### What the task requires
Beginning at the line containing "thumb tip: (208, 178)" in the material below and ending at the line containing "index tip: (222, 284)", return each line exactly and add nothing.

### Data provided
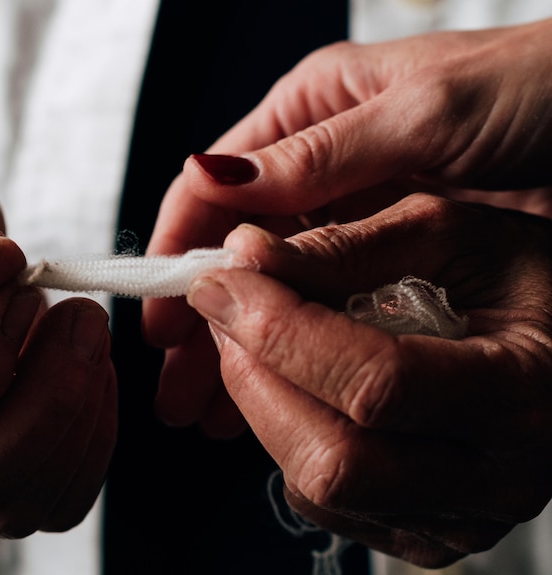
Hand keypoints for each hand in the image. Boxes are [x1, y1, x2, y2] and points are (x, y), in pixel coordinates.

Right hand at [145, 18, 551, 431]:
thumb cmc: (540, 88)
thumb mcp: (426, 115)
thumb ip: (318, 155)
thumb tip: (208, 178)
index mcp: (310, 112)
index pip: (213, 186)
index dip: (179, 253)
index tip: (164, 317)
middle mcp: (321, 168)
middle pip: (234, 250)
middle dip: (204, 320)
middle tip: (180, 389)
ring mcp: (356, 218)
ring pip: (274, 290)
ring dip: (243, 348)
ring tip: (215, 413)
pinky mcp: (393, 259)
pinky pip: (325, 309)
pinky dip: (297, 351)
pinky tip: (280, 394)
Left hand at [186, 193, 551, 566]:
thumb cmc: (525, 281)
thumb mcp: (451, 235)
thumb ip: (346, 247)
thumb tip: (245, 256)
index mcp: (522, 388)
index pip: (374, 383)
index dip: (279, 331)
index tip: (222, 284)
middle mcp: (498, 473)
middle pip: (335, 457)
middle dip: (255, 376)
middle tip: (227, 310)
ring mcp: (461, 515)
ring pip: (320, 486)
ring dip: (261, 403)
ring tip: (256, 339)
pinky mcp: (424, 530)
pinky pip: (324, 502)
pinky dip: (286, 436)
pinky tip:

### Your response
thumb tip: (208, 178)
index mcp: (310, 112)
index pip: (213, 186)
index dip: (179, 253)
index tip: (164, 317)
middle mcp: (321, 168)
middle pip: (234, 250)
middle dip: (204, 320)
middle tip: (180, 389)
ring mcp: (356, 218)
ring pip: (274, 290)
ring dip: (243, 348)
ring tip: (215, 413)
pinky mcp: (393, 259)
pinky pip: (325, 309)
pinky dip: (297, 351)
pinky tip: (280, 394)
Left hand at [186, 193, 551, 566]:
thumb cmc: (525, 281)
thumb mcp: (451, 235)
thumb ip: (346, 247)
thumb tip: (245, 256)
index mcp: (522, 388)
index pip: (374, 383)
index dip: (279, 331)
index tip: (222, 284)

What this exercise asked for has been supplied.